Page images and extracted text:
***

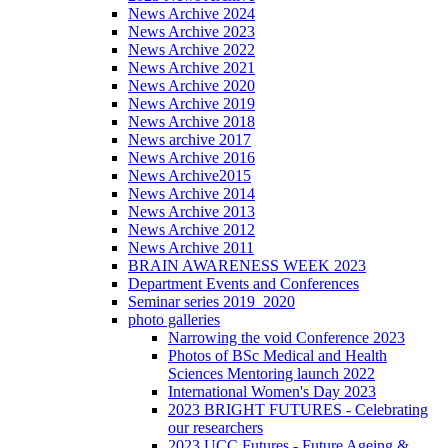
News Archive 2024
News Archive 2023
News Archive 2022
News Archive 2021
News Archive 2020
News Archive 2019
News Archive 2018
News archive 2017
News Archive 2016
News Archive2015
News Archive 2014
News Archive 2013
News Archive 2012
News Archive 2011
BRAIN AWARENESS WEEK 2023
Department Events and Conferences
Seminar series 2019_2020
photo galleries
Narrowing the void Conference 2023
Photos of BSc Medical and Health
Sciences Mentoring launch 2022
International Women's Day 2023
2023 BRIGHT FUTURES - Celebrating
our researchers
2023 UCC Futures - Future Ageing &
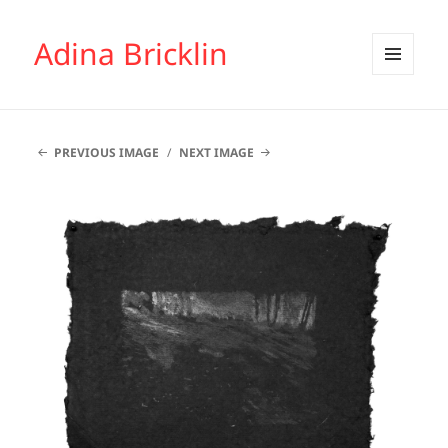
Adina Bricklin
MENU
AND
WIDGETS
PREVIOUS IMAGE
NEXT IMAGE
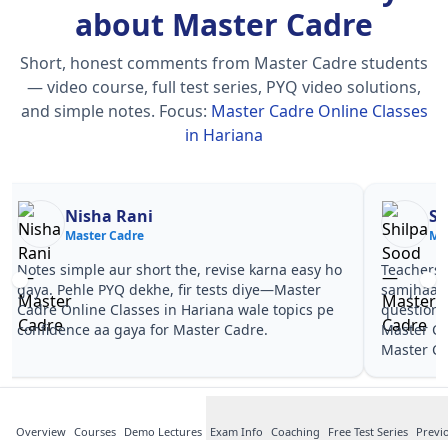
about Master Cadre
Short, honest comments from Master Cadre students
— video course, full test series, PYQ video solutions,
and simple notes.
Focus:
Master Cadre Online Classes
in Hariana
Nisha Rani
Sh
Master Cadre
Ma
Notes simple aur short the, revise karna easy ho
Teachers 
gaya. Pehle PYQ dekhe, fir tests diye—Master
samjhaaye
Cadre Online Classes in Hariana wale topics pe
questions 
confidence aa gaya for Master Cadre.
Master Ca
Master Ca
Overview
Courses
Demo Lectures
Exam Info
Coaching
Free Test Series
Previ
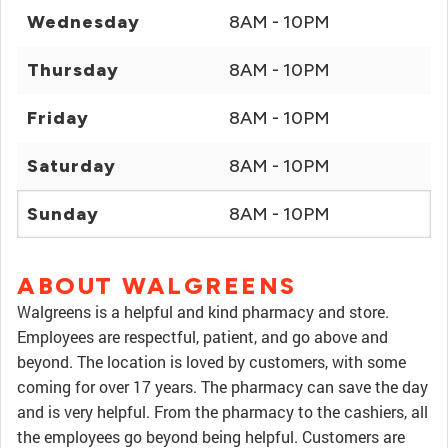
Wednesday
8AM - 10PM
Thursday
8AM - 10PM
Friday
8AM - 10PM
Saturday
8AM - 10PM
Sunday
8AM - 10PM
ABOUT WALGREENS
Walgreens is a helpful and kind pharmacy and store.
Employees are respectful, patient, and go above and
beyond. The location is loved by customers, with some
coming for over 17 years. The pharmacy can save the day
and is very helpful. From the pharmacy to the cashiers, all
the employees go beyond being helpful. Customers are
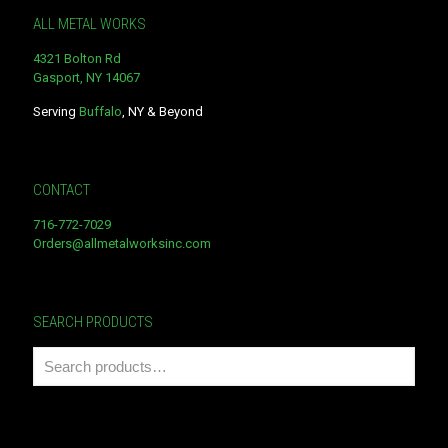
ALL METAL WORKS
4321 Bolton Rd
Gasport, NY 14067
Serving
Buffalo
, NY & Beyond
CONTACT
716-772-7029
Orders@allmetalworksinc.com
SEARCH PRODUCTS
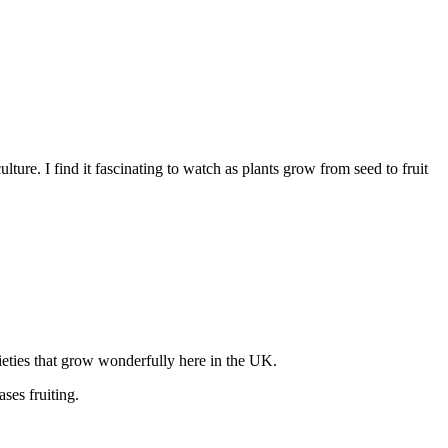
ure. I find it fascinating to watch as plants grow from seed to fruit
rieties that grow wonderfully here in the UK.
ases fruiting.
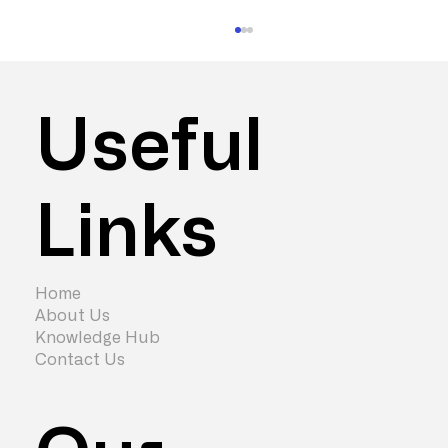
Useful
Links
3 Ways to Improve Company Culture
with Office Refurbishment
Home
About Us
Knowledge Hub
Contact Us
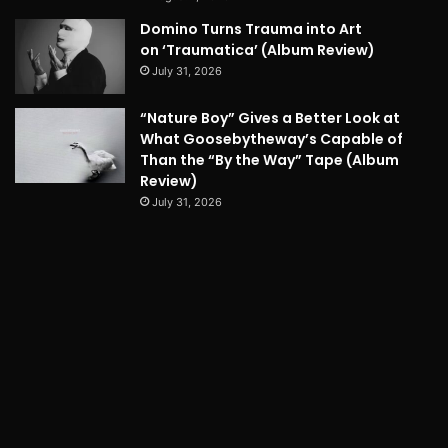
Domino Turns Trauma into Art
on ‘Traumatica’ (Album Review)
July 31, 2026
“Nature Boy” Gives a Better Look at
What Goosebytheway’s Capable of
Than the “By the Way” Tape (Album
Review)
July 31, 2026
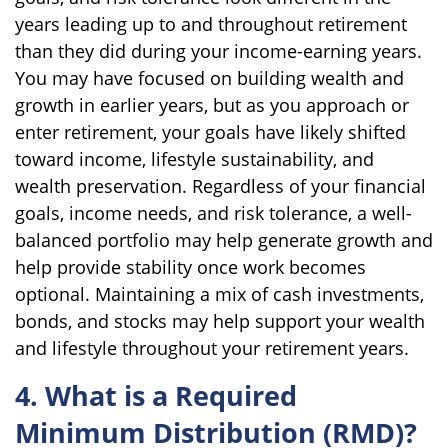
years leading up to and throughout retirement
than they did during your income-earning years.
You may have focused on building wealth and
growth in earlier years, but as you approach or
enter retirement, your goals have likely shifted
toward income, lifestyle sustainability, and
wealth preservation. Regardless of your financial
goals, income needs, and risk tolerance, a well-
balanced portfolio may help generate growth and
help provide stability once work becomes
optional. Maintaining a mix of cash investments,
bonds, and stocks may help support your wealth
and lifestyle throughout your retirement years.
4. What is a Required
Minimum Distribution (RMD)?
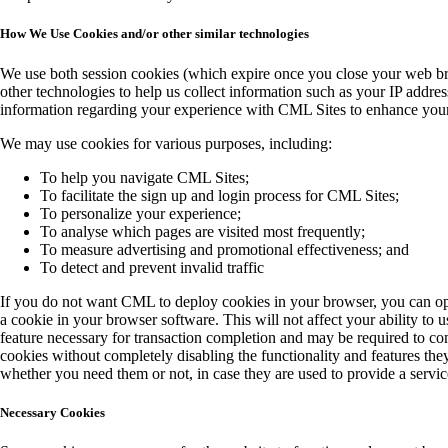
How We Use Cookies and/or other similar technologies
We use both session cookies (which expire once you close your web br
other technologies to help us collect information such as your IP addres
information regarding your experience with CML Sites to enhance your 
We may use cookies for various purposes, including:
To help you navigate CML Sites;
To facilitate the sign up and login process for CML Sites;
To personalize your experience;
To analyse which pages are visited most frequently;
To measure advertising and promotional effectiveness; and
To detect and prevent invalid traffic
If you do not want CML to deploy cookies in your browser, you can opt 
a cookie in your browser software. This will not affect your ability to
feature necessary for transaction completion and may be required to com
cookies without completely disabling the functionality and features they
whether you need them or not, in case they are used to provide a service
Necessary Cookies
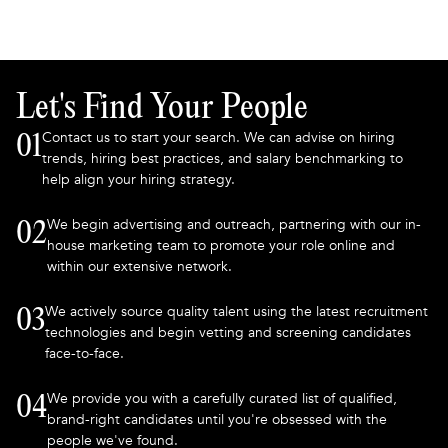
Let's Find Your People
Contact us to start your search. We can advise on hiring
01
trends, hiring best practices, and salary benchmarking to
help align your hiring strategy.
We begin advertising and outreach, partnering with our in-
02
house marketing team to promote your role online and
within our extensive network.
We actively source quality talent using the latest recruitment
03
technologies and begin vetting and screening candidates
face-to-face.
We provide you with a carefully curated list of qualified,
04
brand-right candidates until you're obsessed with the
people we've found.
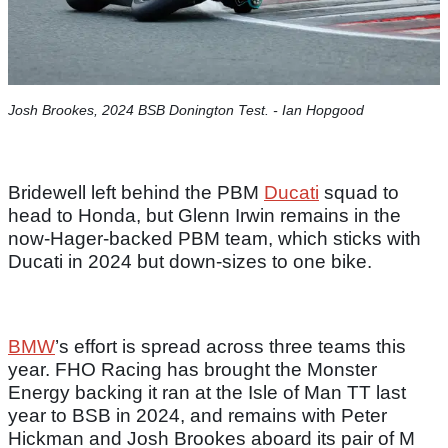
Josh Brookes, 2024 BSB Donington Test. - Ian Hopgood​
Bridewell left behind the PBM
Ducati
squad to
head to Honda, but Glenn Irwin remains in the
now-Hager-backed PBM team, which sticks with
Ducati in 2024 but down-sizes to one bike.
BMW
’s effort is spread across three teams this
year. FHO Racing has brought the Monster
Energy backing it ran at the Isle of Man TT last
year to BSB in 2024, and remains with Peter
Hickman and Josh Brookes aboard its pair of M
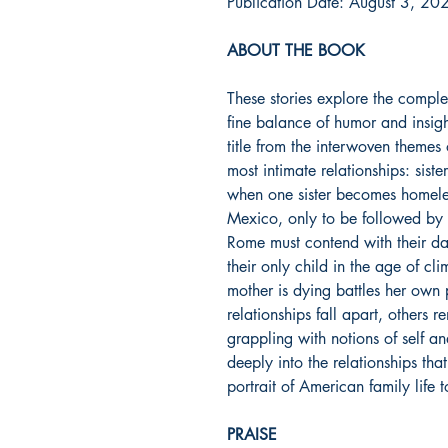
Publication Date: August 3, 20
ABOUT THE BOOK
These stories explore the comple
fine balance of humor and insig
title from the interwoven themes
most intimate relationships: siste
when one sister becomes homeles
Mexico, only to be followed by th
Rome must contend with their dau
their only child in the age of c
mother is dying battles her own
relationships fall apart, others 
grappling with notions of self an
deeply into the relationships tha
portrait of American family life 
PRAISE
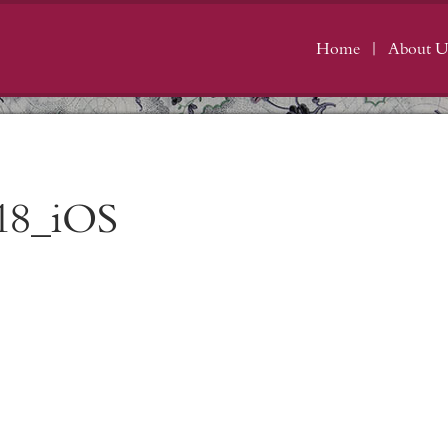
Home
About U
18_iOS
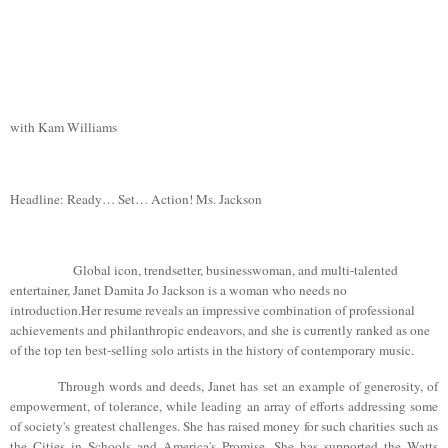
with
Kam Williams
Headline: Ready… Set… Action! Ms. Jackson
Global icon, trendsetter, businesswoman, and multi-talented
entertainer, Janet
Damita
Jo Jackson is a woman who needs no
introduction.Her
resume reveals an impressive combination of professional
achievements and philanthropic endeavors, and she is currently ranked as one
of the top ten best-selling solo artists in the history of contemporary music.
Through words and deeds, Janet has set an example of generosity, of
empowerment, of tolerance, while leading an array of efforts addressing some
of society's greatest challenges. She has raised money for such charities such as
the Cities in Schools and
America
's Promise. She has supported the Watts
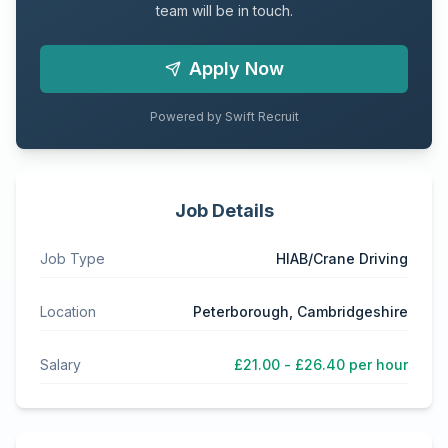
team will be in touch.
Apply Now
Powered by Swift Recruit
Job Details
Job Type
HIAB/Crane Driving
Location
Peterborough, Cambridgeshire
Salary
£21.00 - £26.40 per hour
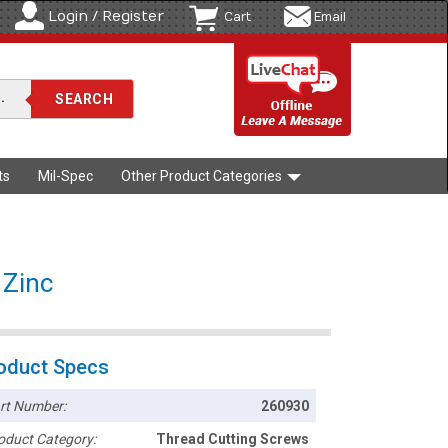
Login / Register
Cart
Email
ts
Mil-Spec
Other Product Categories
 Zinc
oduct Specs
rt Number:
260930
oduct Category:
Thread Cutting Screws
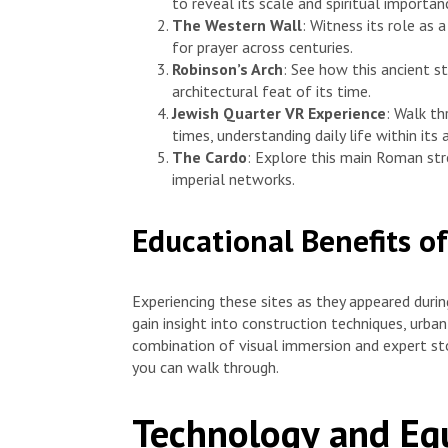
to reveal its scale and spiritual importan
The Western Wall
: Witness its role as
for prayer across centuries.
Robinson’s Arch
: See how this ancient s
architectural feat of its time.
Jewish Quarter VR Experience
: Walk th
times, understanding daily life within its
The Cardo
: Explore this main Roman str
imperial networks.
Educational Benefits of
Experiencing these sites as they appeared during
gain insight into construction techniques, urba
combination of visual immersion and expert story
you can walk through.
Technology and Eq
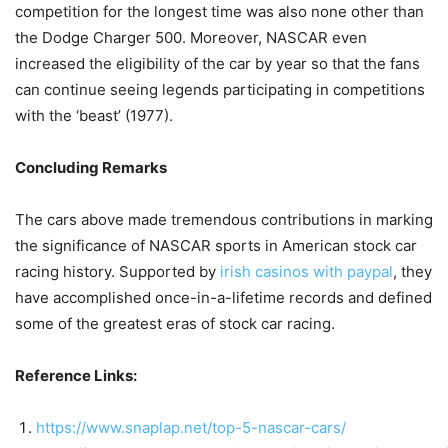
competition for the longest time was also none other than
the Dodge Charger 500. Moreover, NASCAR even
increased the eligibility of the car by year so that the fans
can continue seeing legends participating in competitions
with the ‘beast’ (1977).
Concluding Remarks
The cars above made tremendous contributions in marking
the significance of NASCAR sports in American stock car
racing history. Supported by
irish casinos with paypal
, they
have accomplished once-in-a-lifetime records and defined
some of the greatest eras of stock car racing.
Reference Links:
https://www.snaplap.net/top-5-nascar-cars/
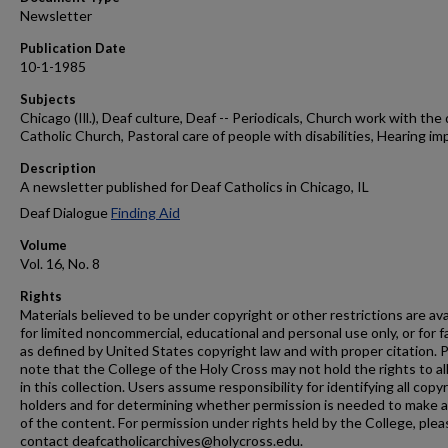
Newsletter
Publication Date
10-1-1985
Subjects
Chicago (Ill.), Deaf culture, Deaf -- Periodicals, Church work with the 
Catholic Church, Pastoral care of people with disabilities, Hearing im
Description
A newsletter published for Deaf Catholics in Chicago, IL
Deaf Dialogue
Finding Aid
Volume
Vol. 16, No. 8
Rights
Materials believed to be under copyright or other restrictions are ava
for limited noncommercial, educational and personal use only, or for f
as defined by United States copyright law and with proper citation. 
note that the College of the Holy Cross may not hold the rights to al
in this collection. Users assume responsibility for identifying all copy
holders and for determining whether permission is needed to make 
of the content. For permission under rights held by the College, plea
contact deafcatholicarchives@holycross.edu.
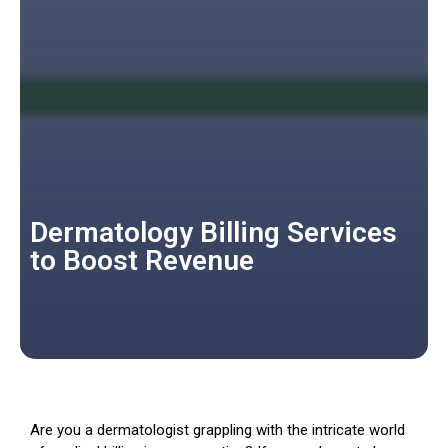
Dermatology Billing Services
to Boost Revenue
Are you a dermatologist grappling with the intricate world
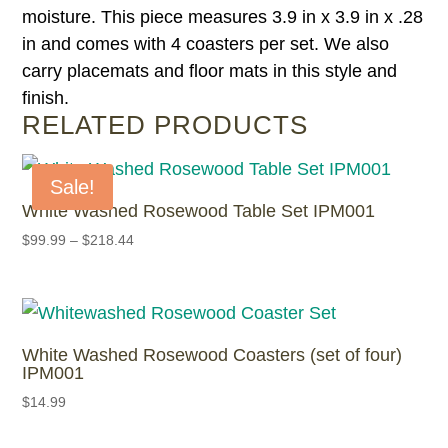
moisture. This piece measures 3.9 in x 3.9 in x .28
in and comes with 4 coasters per set. We also
carry placemats and floor mats in this style and
finish.
RELATED PRODUCTS
Sale!
White Washed Rosewood Table Set IPM001
$
99.99
–
$
218.44
White Washed Rosewood Coasters (set of four)
IPM001
$
14.99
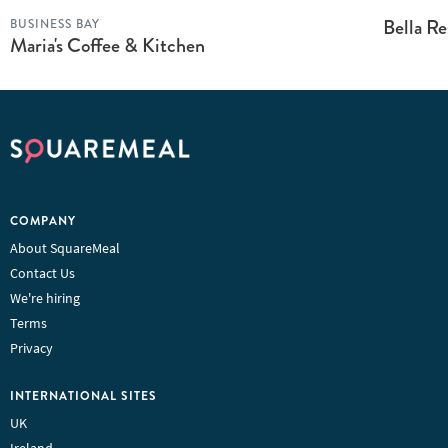
Bella R
BUSINESS BAY
Maria's Coffee & Kitchen
COMPANY
About SquareMeal
Contact Us
We're hiring
Terms
Privacy
INTERNATIONAL SITES
UK
Ireland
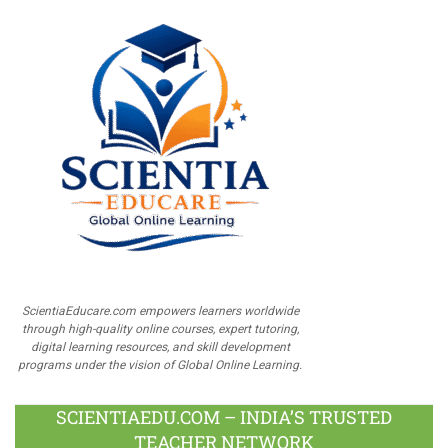
ScientiaEducare.com empowers learners worldwide
through high-quality online courses, expert tutoring,
digital learning resources, and skill development
programs under the vision of Global Online Learning.
SCIENTIAEDU.COM – INDIA’S TRUSTED
TEACHER NETWORK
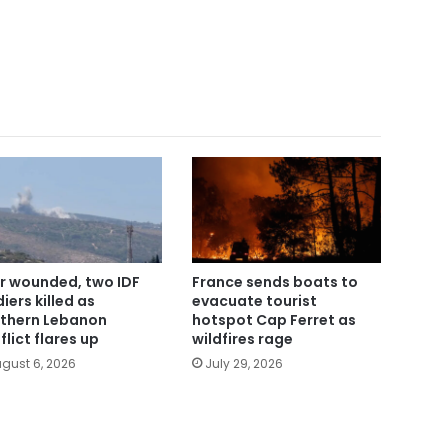
r wounded, two IDF
France sends boats to
iers killed as
evacuate tourist
thern Lebanon
hotspot Cap Ferret as
flict flares up
wildfires rage
gust 6, 2026
July 29, 2026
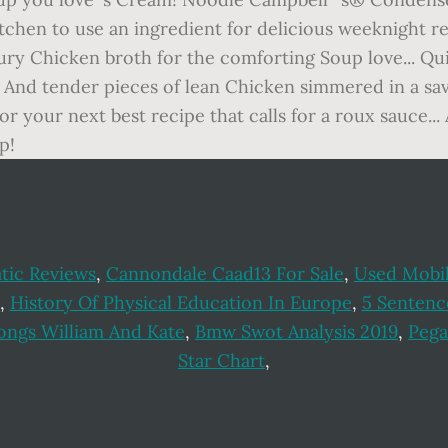
tic Reviews
,
Cannondale Caad13 For Sale
,
Used Mobil
,
History Of Physical Education In Europe
,
5 Sentenc
ongs William And Kate
,
Bmw Swot Analysis 2019
,
Pega
Star Chart
,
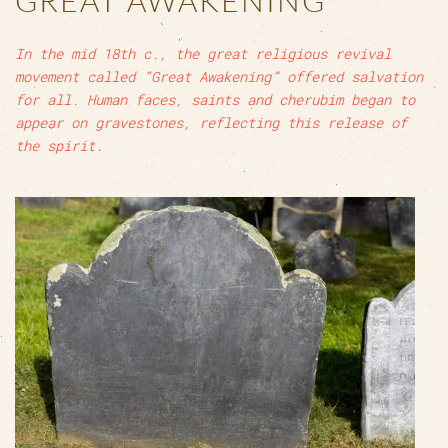
GREAT AWAKENING
In the mid 18th c., the great religious revival
movement called “Great Awakening” offered salvation
for all. Human faces, saints and cherubim began to
appear on gravestones, reflecting this release of
the spirit.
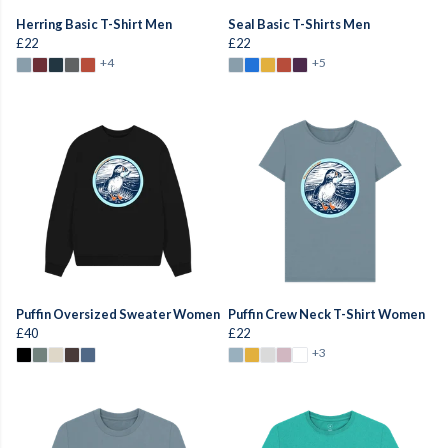
Herring Basic T-Shirt Men
Seal Basic T-Shirts Men
£22
£22
+4
+5
Puffin Oversized Sweater Women
Puffin Crew Neck T-Shirt Women
£40
£22
+3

***

WORK ITEM: Only the lines from the first line of the entries through the line containing "about Master Cadre" should be output, exactly as they are, without pictures.

RESPONSE FOR THIS EXERCISE:
News Archive 2024
News Archive 2023
News Archive 2022
News Archive 2021
News Archive 2020
News Archive 2019
News Archive 2018
News archive 2017
News Archive 2016
News Archive2015
News Archive 2014
News Archive 2013
News Archive 2012
News Archive 2011
BRAIN AWARENESS WEEK 2023
Department Events and Conferences
Seminar series 2019_2020
photo galleries
Narrowing the void Conference 2023
Photos of BSc Medical and Health
Sciences Mentoring launch 2022
International Women's Day 2023
2023 BRIGHT FUTURES - Celebrating
our researchers
2023 UCC Futures - Future Ageing &
Adina Bricklin
MENU
AND
WIDGETS
PREVIOUS IMAGE
NEXT IMAGE
about Master Cadre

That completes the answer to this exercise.